**TASK BRIEF**: Pick out every line in the items below that contains the string "collection", and copy each such line. Case counts when matching.

**Collected data entries**:
━━━━━━━━━━━━━━━━━━━━━━━━━━━━━━

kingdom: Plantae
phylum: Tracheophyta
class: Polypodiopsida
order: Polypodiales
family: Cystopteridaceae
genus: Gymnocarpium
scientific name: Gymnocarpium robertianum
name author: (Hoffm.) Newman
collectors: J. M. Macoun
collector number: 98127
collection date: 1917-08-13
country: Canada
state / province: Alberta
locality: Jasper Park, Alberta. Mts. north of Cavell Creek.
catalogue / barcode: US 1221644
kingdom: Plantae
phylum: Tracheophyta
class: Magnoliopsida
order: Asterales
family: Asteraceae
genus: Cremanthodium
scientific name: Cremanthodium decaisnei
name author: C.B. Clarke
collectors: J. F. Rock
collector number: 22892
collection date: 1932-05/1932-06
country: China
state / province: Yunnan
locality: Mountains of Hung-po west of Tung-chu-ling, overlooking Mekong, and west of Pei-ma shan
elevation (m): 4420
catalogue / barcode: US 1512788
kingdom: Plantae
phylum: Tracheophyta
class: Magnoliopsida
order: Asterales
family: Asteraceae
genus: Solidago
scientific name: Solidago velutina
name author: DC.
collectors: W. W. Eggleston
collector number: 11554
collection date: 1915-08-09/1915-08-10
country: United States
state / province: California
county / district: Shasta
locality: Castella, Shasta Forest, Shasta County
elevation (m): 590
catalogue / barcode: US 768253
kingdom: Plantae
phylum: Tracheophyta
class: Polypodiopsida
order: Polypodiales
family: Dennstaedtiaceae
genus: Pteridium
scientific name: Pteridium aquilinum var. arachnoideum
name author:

━━━━━━━━━━━━━━━━━━━━━━━━━━━━━━

**THE SOLUTION**:
collection date: 1917-08-13
collection date: 1932-05/1932-06
collection date: 1915-08-09/1915-08-10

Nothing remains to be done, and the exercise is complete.